● **WHAT NEEDS TO BE DONE**: Render the lines as a JSON list of strings, one string per line with blank lines omitted, starting at the line that contains "Accepting Clients" and ending after the line that contains "Therapy (CBT), EMDR, hypnosis, and".

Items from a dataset
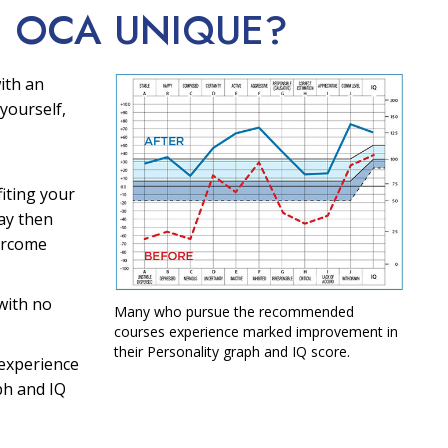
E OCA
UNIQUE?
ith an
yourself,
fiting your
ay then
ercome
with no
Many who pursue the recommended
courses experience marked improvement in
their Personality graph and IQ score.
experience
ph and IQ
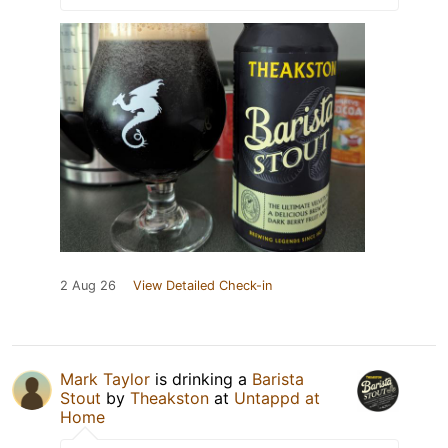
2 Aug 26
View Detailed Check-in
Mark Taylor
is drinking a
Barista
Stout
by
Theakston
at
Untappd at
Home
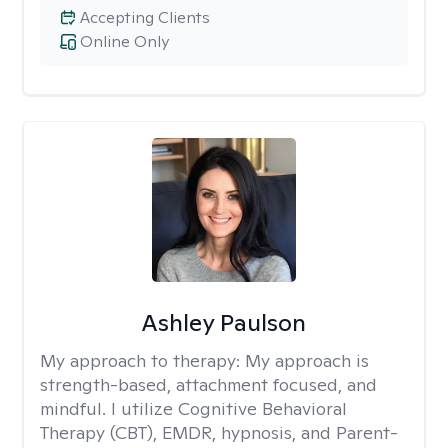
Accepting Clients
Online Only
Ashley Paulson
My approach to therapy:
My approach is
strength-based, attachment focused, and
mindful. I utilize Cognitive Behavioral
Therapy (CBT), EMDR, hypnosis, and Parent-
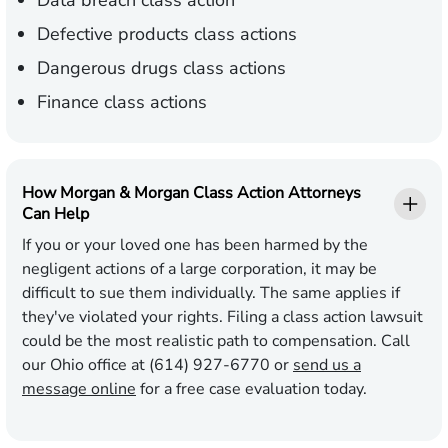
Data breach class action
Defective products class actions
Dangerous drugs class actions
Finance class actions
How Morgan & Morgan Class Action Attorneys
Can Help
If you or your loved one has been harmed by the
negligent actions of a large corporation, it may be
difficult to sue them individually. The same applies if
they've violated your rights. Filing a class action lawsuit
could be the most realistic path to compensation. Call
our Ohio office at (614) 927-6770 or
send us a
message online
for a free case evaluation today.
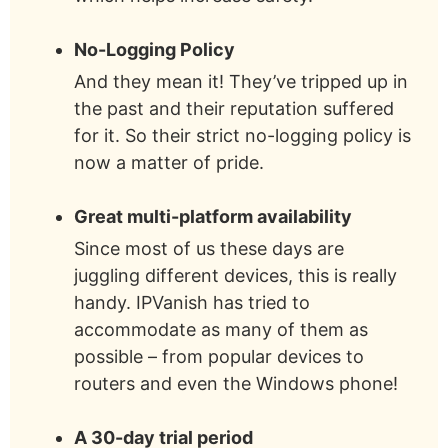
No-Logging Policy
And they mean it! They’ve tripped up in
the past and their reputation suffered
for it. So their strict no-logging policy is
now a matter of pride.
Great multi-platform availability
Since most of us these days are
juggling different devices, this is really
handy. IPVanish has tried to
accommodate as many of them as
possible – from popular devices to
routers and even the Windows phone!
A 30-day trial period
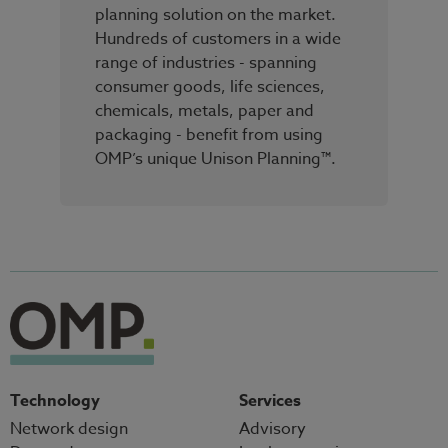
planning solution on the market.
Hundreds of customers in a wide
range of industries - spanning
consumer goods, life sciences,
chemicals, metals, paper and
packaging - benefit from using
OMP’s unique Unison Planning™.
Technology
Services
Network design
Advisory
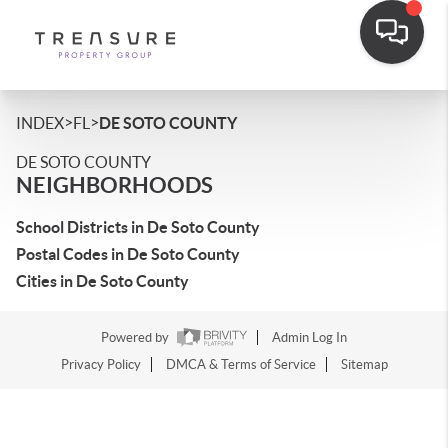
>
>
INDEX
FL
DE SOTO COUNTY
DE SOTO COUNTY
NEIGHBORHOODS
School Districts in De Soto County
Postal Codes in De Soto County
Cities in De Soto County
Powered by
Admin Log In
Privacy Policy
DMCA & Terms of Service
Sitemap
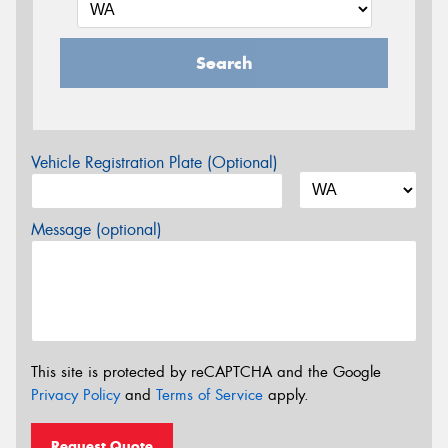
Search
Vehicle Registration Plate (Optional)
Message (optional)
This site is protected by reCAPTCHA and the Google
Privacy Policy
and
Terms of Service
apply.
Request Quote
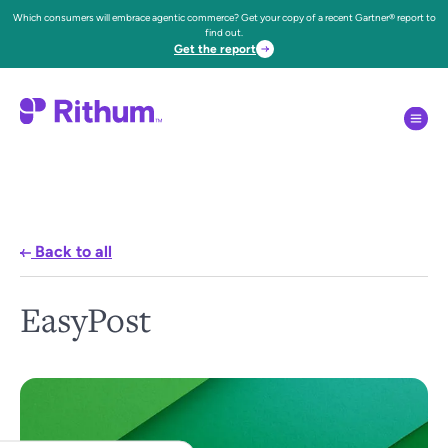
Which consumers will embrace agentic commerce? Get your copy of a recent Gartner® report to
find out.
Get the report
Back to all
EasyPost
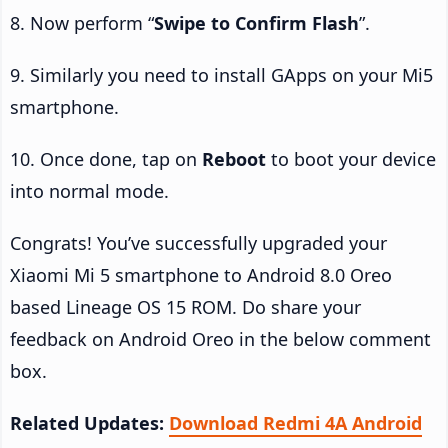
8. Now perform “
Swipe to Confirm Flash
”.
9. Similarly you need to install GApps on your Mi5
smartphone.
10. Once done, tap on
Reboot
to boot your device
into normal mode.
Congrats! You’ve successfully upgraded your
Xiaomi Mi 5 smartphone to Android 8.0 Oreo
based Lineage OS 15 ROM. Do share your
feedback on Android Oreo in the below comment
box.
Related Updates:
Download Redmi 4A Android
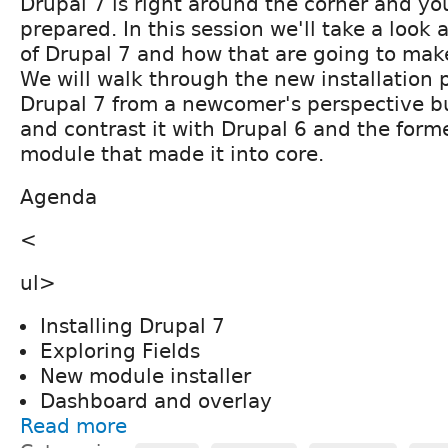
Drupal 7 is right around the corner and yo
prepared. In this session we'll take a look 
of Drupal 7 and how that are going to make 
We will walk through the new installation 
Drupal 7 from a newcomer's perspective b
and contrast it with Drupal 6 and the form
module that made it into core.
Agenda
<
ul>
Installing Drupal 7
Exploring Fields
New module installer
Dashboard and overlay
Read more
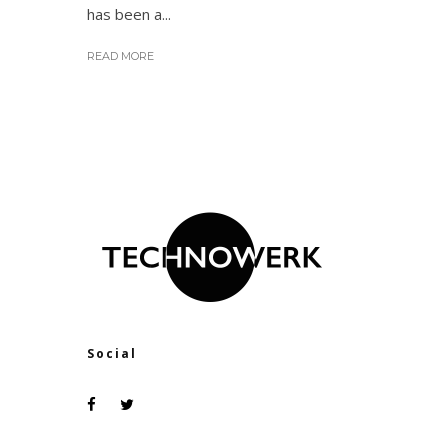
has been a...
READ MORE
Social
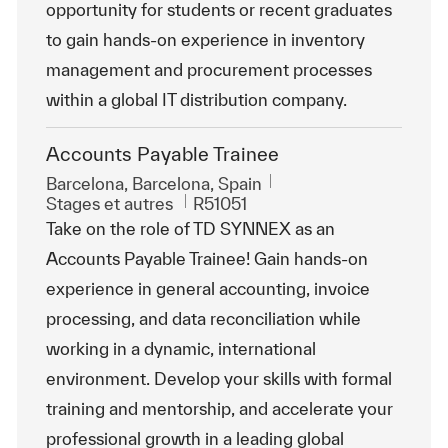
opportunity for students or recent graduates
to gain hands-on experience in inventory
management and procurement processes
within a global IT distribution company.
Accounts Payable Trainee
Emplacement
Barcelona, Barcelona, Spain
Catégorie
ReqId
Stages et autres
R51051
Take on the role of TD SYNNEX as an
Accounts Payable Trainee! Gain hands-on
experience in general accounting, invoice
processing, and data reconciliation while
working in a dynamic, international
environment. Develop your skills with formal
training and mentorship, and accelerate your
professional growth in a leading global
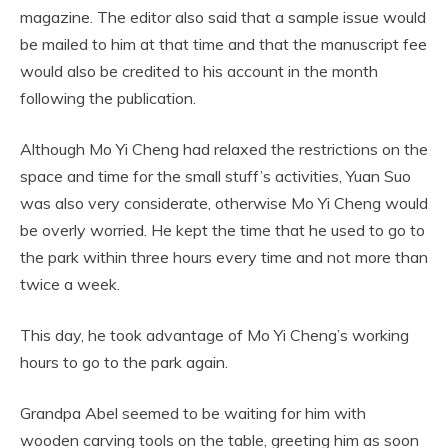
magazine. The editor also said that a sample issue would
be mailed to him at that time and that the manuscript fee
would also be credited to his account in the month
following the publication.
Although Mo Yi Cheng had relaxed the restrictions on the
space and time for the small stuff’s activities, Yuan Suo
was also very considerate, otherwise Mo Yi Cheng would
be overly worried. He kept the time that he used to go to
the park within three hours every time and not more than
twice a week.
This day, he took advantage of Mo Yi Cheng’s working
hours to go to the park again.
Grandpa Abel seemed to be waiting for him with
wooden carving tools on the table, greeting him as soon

● **YOUR SOLUTION**:
[
  "Accepting Clients",
  "Online Only",
  "Ashley Paulson",
  "My approach to therapy:",
  "My approach is",
  "strength-based, attachment focused, and",
  "mindful. I utilize Cognitive Behavioral",
  "Therapy (CBT), EMDR, hypnosis, and Parent-"
]